Permagardening in Chad Boosts Livelihoods For Refugees
By Jessica Reese, Guest Contributor
Aug 17, 2017
Food security and malnutrition represent a major concern throughout Chad.
For the more than 300,000 Darfuri refugees who escaped civil war in Sudan and have been displaced to eastern Chad for over a decade, this includes dwindling levels of international aid resulting in severe reductions from the World Food Programme, the agency responsible for providing food to the vulnerable around the world.
Many refugees therefore have no choice but to forage for food, eat one meal a day, or work in fields outside of the camps.
This field work is often done by men and older boys, leaving women, girls, persons with disabilities and other vulnerable individuals behind. Women breadwinners are forced to leave the camps to look for work and food, placing them at risk for rape and other forms of gender-based violence as they travel alone outside the camp.
On top of these grave concerns, the food security situation in Chad over the last 12 months has significantly deteriorated. The overall scarcity of arable fields, relatively limited access to plots of land, unreliable soil fertility and few sources for water make it difficult to identify sustainable food-growing practices.
“Given the conditions on the ground, increasing food security for refugees in Chad requires thinking outside of the box to deliver practical alternatives,” said Jina Krause-Vilmar, HIAS’ director of economic inclusion and gender.
With funds from Jewish World Watch, HIAS Chad has begun implementing a highly innovative and cost-effective initiative to help refugees grow food year-around. The food grown can be used to meet household food needs as well as to sell for commerce in local camp markets, providing a safer source of income.
HIAS launched this new program in February 2017, focusing on the permagardening methodology, a small-scale agricultural technique that maximizes soil fertility and water management using local resources.
Within three months, HIAS trained 20 lead gardeners and less than two weeks later, the lead gardeners trained an additional 300 refugees. All 300 have since have started their own household kitchen gardens.
Within just four weeks of planting the new gardens were flourishing, patches of lush green in the dry desert, and families began using the vegetables to supplement in their daily meals.

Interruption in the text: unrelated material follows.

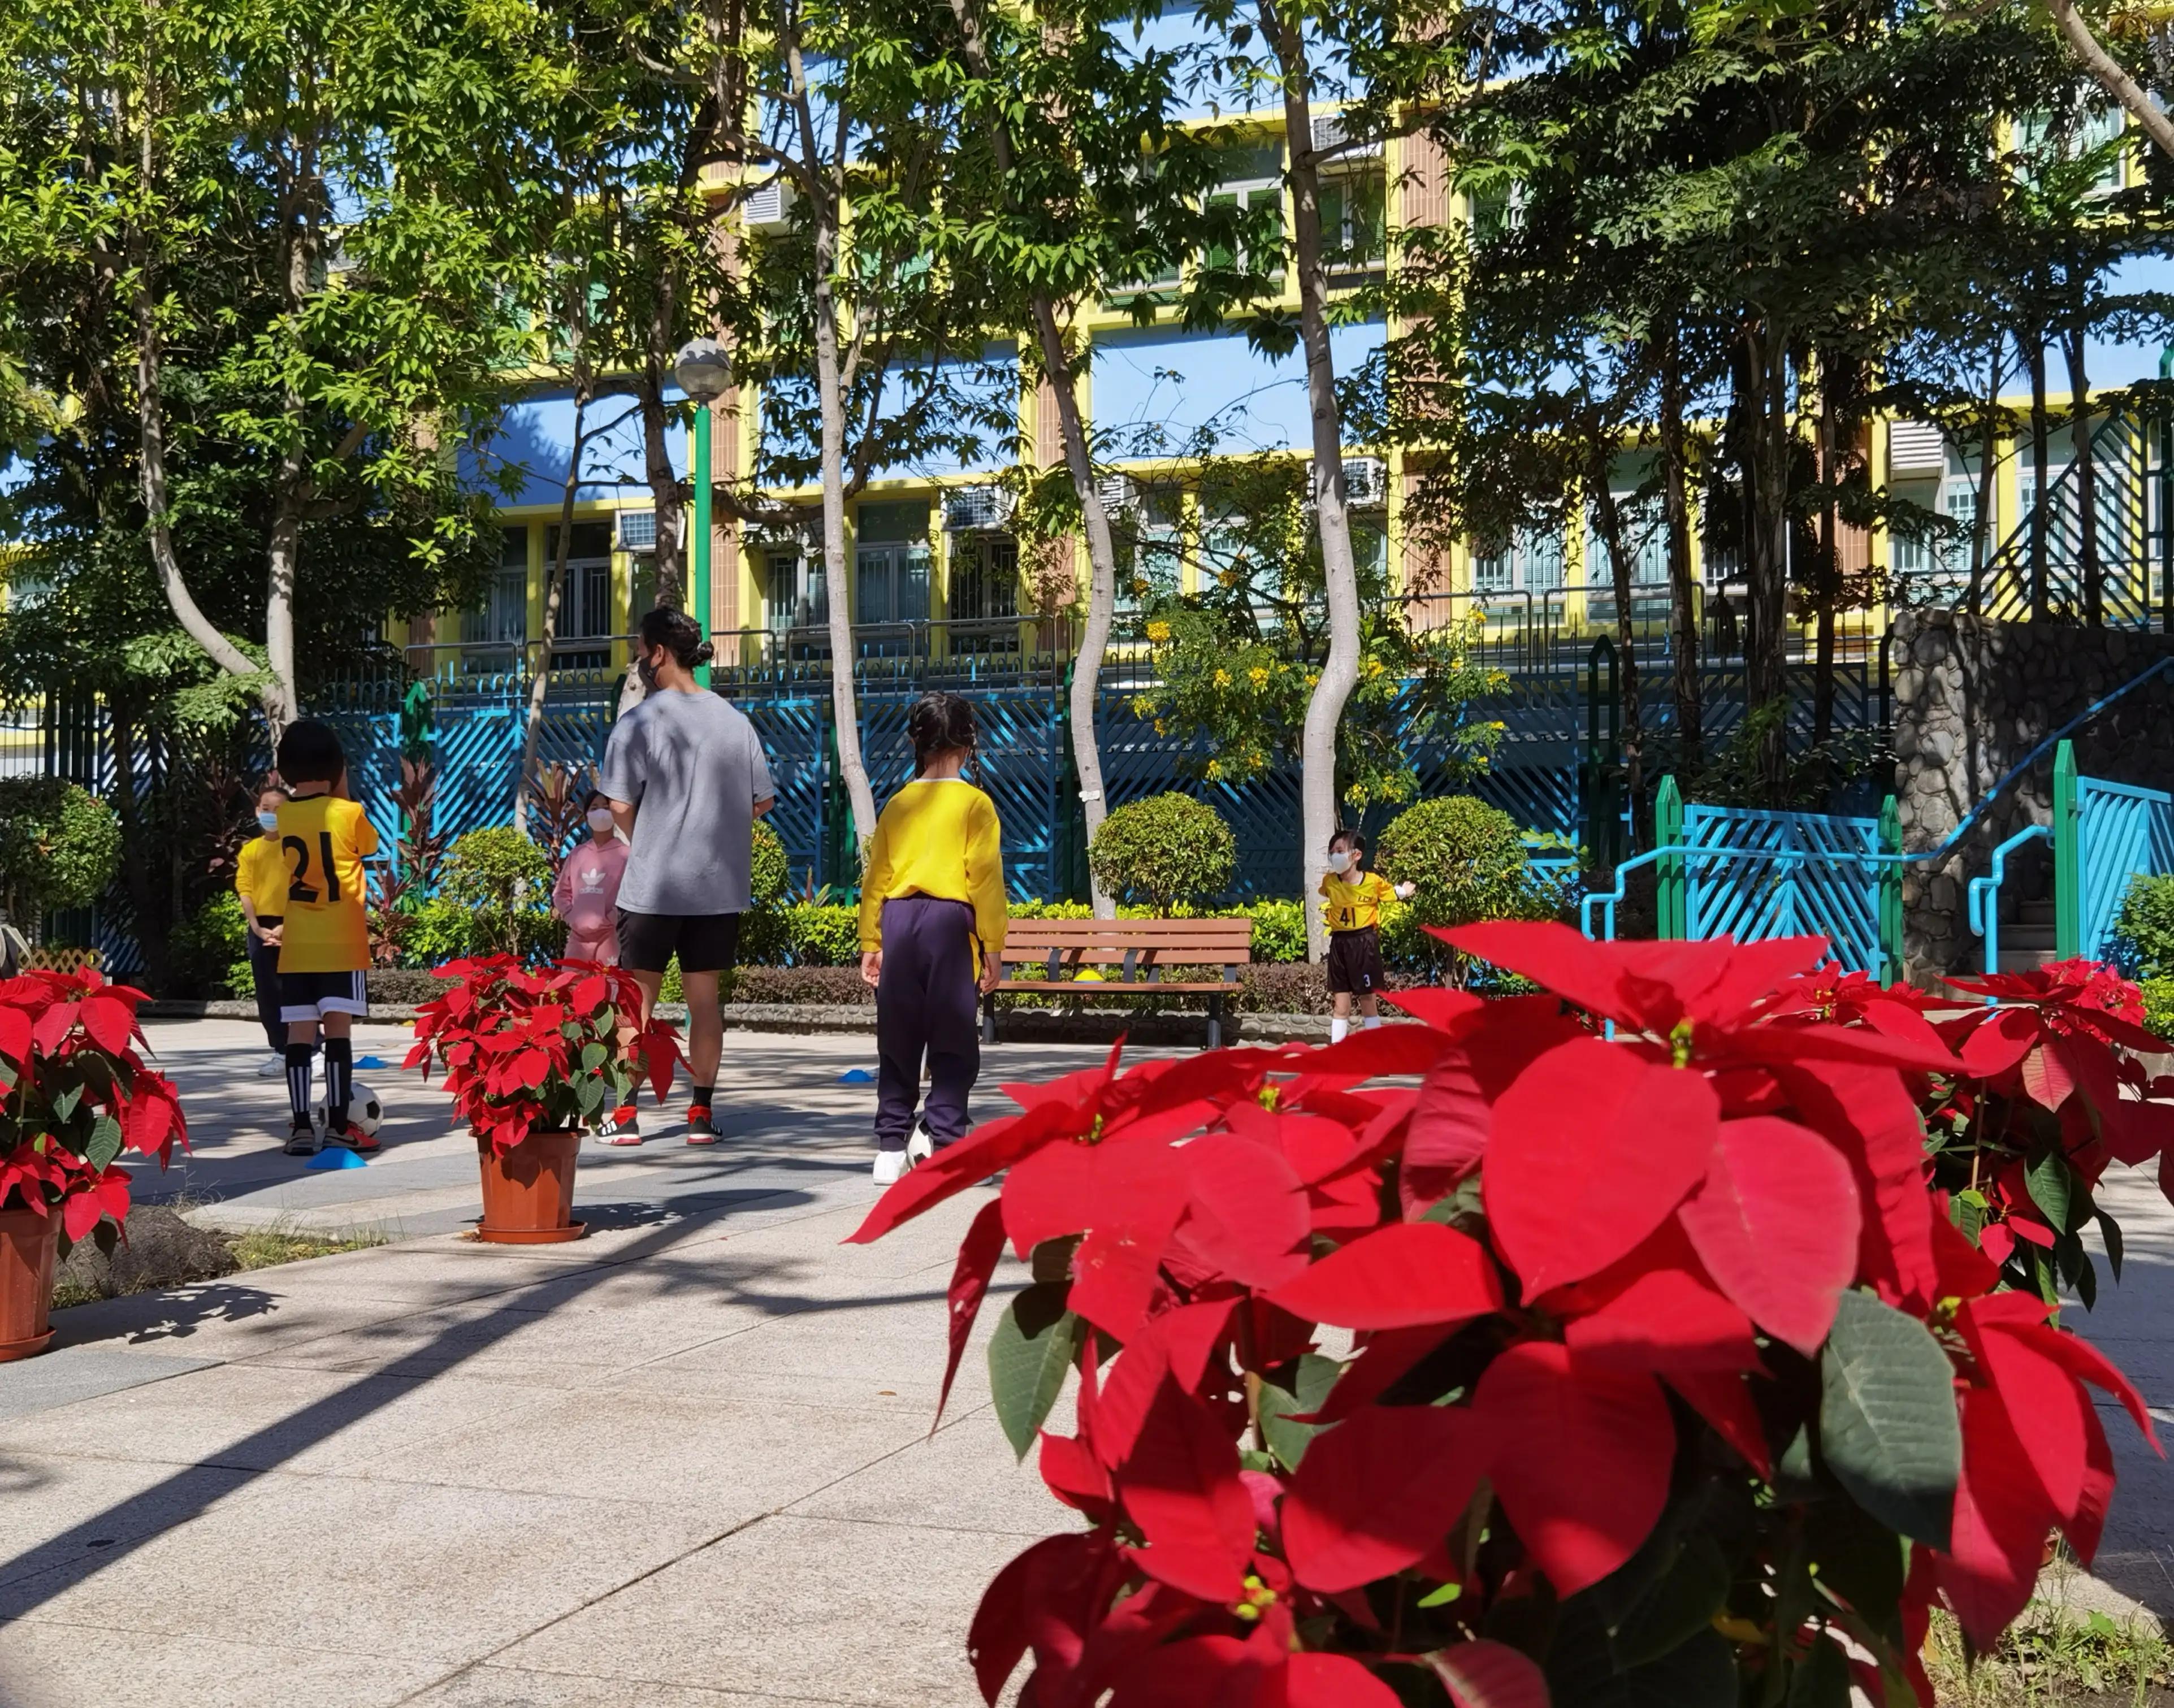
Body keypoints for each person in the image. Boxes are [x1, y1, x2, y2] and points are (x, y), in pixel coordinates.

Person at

The refugees are growing a range of fruits and vegetables including okra, melon, pumpkins, pigeon peas, greens (called in local arabic "mulukhia"), watercress, chili, cucumber, arugula, and radishes. They will soon be growing fruit trees that can also create shade and help capture water before the rainy season begins.
HIAS will expand the approach from 300 gardeners to hundreds more in other refugee camps.
“Permagardening has proven to be a solution to provide food in water poor, desert-like conditions,” said Krause-Vilmar. “Most importantly, it offers refugees a hand-up, building skills and knowledge, so they can continue to grow food for their families.”
Permagardening is just one of the ways HIAS’ operations in Chad have empowered refugees to create their own sustainable food programs.
In 2016, HIAS launched a pastry and bread making training program in the camps of Bredjing and Treguine for 25 individuals in each camp. HIAS provided all the materials and equipment required for the training and hired two professional trainers from Ndjamena as external consultants.
When HIAS Chad began offering the training, Abderrahmane, 30-year-old single mother of four, jumped at the chance to learn a skill that could help her to support her family.
“I learned how to make various types of bread that I had never seen before and which have now become my source of living,” Abderrahmane said. “I am using the skills acquired during the training to make bread which I sell every day.”
HIAS also constructed traditional ovens at strategic locations in the two camps for use by the beneficiaries.
“Since I acquired these skills, my life has changed for the better for I am now able to take care of myself and my children. I can now send them to school like other children,” Abderrahmane said.
“I hope to enlarge my business so that I can be more self-sufficient and have a better future for myself and my children.”